▶ **Tasks and exercises**:
- A) Check each statement against the value iteration notebook and answer yes or no, quoting the deciding words from the text: (i) the discount factor is set to 0.9; (ii) reaching the pit state (1,1) gives a reward of +10; (iii) moving in the intended direction succeeds with probability 0.8.
- B) Carry the value iteration notebook further, picking up right after its last line of code.

▶ **Text block**:
┄┄┄┄┄┄┄┄┄┄

# Reinforcement Learning
### Value iteration

The **Value Iteration** is a *dynamic programming* algorithm (a model-based method) used in **Reinforcement Learning** (RL) to compute the optimal policy for a **Markov Decision Process** (MDP). The algorithm iteratively improves the value function until it converges to the optimal value function, from which the optimal policy can be derived.
<br>The key steps in **Value Iteration**:
 - **Initialize:** Start with an arbitrary value function $v(s)$ for all states $s$.
 - **Iterate:** Update the value function using the **Bellman optimality equation**:
    <br> $v_{k+1}(s)=max_⁡a \sum_{s′} p(s′|s,a)[r(s,a,s′)+\gamma v_k(s′)]$
    <br> where:
    <br> $p(s'|s,a)$ is the transition probability.
    <br> $r(s,a,s′)$ is the reward function.
    <br> $\gamma$ is the discount factor.
 - **Convergence:** Repeat the iteration until the value function converges (i.e., the change between iterations is smaller than a threshold $\theta$).
 - **Extract Policy:** Once the value function converges, extract the optimal policy $\pi(s)$ by selecting the action that maximizes the expected value.

<hr>

In the example in this Notebook, we use a **Grid World** environment:
 - **States:** A 3x3 grid (9 states), labeled as (0,0) to (2,2).
 - **Actions:** Up, Down, Left, Right.
 - **Rewards:**
    - Reaching the goal state (2,2) gives a reward of +10.
    - Reaching a "pit" state (1,1) gives a reward of −10.
    - All other transitions give a reward of −1.
- **Terminal States:** (2,2) (goal) and (1,1) (pit).
- **Transition Probabilities:**
    - Moving in the intended direction succeeds with probability 0.8.
    - With probability 0.2, the agent moves in a random direction

<hr>
https://github.com/ostad-ai/Reinforcement-Learning
<br> Explanation: https://www.pinterest.com/HamedShahHosseini/Reinforcement-Learning

In [2]:
# Define the grid world
states = [(i, j) for i in range(3) for j in range(3)]  # 3x3 grid
actions = ["up", "down", "left", "right"]              # Possible actions
gamma = 0.9                                           # Discount factor
theta = 1e-6                                          # Convergence threshold

# Terminal states
terminal_states = {(2, 2): 10, (1, 1): -10}  # (state: reward)

# Transition probabilities
def transition_probability(s, a, s_):
    if s in terminal_states:  # Terminal states have no transitions
        return 0
    intended_s = get_intended_state(s, a)
    if s_ == intended_s:
        return 0.8
    elif s_ in get_neighbors(s):
        return 0.2 / len(get_neighbors(s))
    else:
        return 0

# Reward function
def reward(s, a, s_):
    if s_ in terminal_states:
        return terminal_states[s_]
    return -1  # Default reward for non-terminal transitions

# The state the agent goes to, 
# from current state s, by taking action a
# if everything was deterministic
def get_intended_state(s, a):
    i, j = s
    if a == "up":
        return (max(i - 1, 0), j)

┄┄┄┄┄┄┄┄┄┄

▶ **Records from a collection**:
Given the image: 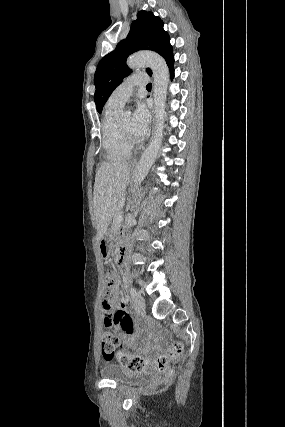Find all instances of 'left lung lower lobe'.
Wrapping results in <instances>:
<instances>
[{"label": "left lung lower lobe", "mask_w": 285, "mask_h": 427, "mask_svg": "<svg viewBox=\"0 0 285 427\" xmlns=\"http://www.w3.org/2000/svg\"><path fill=\"white\" fill-rule=\"evenodd\" d=\"M173 63H174V57H173L171 60H169V61L167 62L168 66H169V69H170V75H171V78H173V77H174V68H173Z\"/></svg>", "instance_id": "left-lung-lower-lobe-1"}]
</instances>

┄┄┄┄┄┄┄┄┄┄

▶ **Outputs in order**:
- A)
(i) Yes: "gamma = 0.9"
(ii) No: "Reaching a "pit" state (1,1) gives a reward of −10."
(iii) Yes: "Moving in the intended direction succeeds with probability 0.8."

- B)
    elif a == "down":
        return (min(i + 1, 2), j)
    elif a == "left":
        return (i, max(j - 1, 0))
    elif a == "right":
        return (i, min(j + 1, 2))

# Immediate neighbors of the current state s 
def get_neighbors(s):
    i, j = s
    neighbors = []
    for di, dj in [(-1, 0), (1, 0), (0, -1), (0, 1)]:
        ni, nj = i + di, j + dj
        if 0 <= ni < 3 and 0 <= nj < 3:
            neighbors.append((ni, nj))
    return neighbors

# Value function initialization
v = {s: 0 for s in states}

# Value Iteration
def value_iteration():
    while True:
        delta = 0
        for s in states:
            if s in terminal_states:  # Skip terminal states
                continue
            v_current = v[s]
            v[s] = max(sum(transition_probability(s, a, s_) *\
                  (reward(s, a, s_) + gamma * v[s_])\
                for s_ in states)\
                for a in actions)
            delta = max(delta, abs(v_current - v[s]))
        if delta < theta:
            break

# Extract optimal policy
def extract_policy():
    policy = {}
    for s in states:
        if s in terminal_states:  # No action for terminal states
            policy[s] = None
            continue
        policy[s] = max(actions,
            key=lambda a: sum(transition_probability(s, a, s_) *\
            (reward(s, a, s_) + gamma * v[s_])\
            for s_ in states))
    return policy

In [3]:
# Run value iteration
value_iteration()
# Extract and print the optimal policy
optimal_policy = extract_policy()
print('Environment: A 3*3 Grid World')
print('Algorithm: Value Iteration')
print(30*'-')
print("Optimal Value Function v(s):")
for row in range(3):
    for col in range(3):
        print(f"State {(row,col)}: {v[(row,col)]:.2f}",end=', ')
    print('')
print("\nOptimal Policy \u03c0(s):")
for row in range(3):
    for col in range(3):
        print(f"State {(row,col)}: {optimal_policy[(row,col)]}",end=', ')
    print('')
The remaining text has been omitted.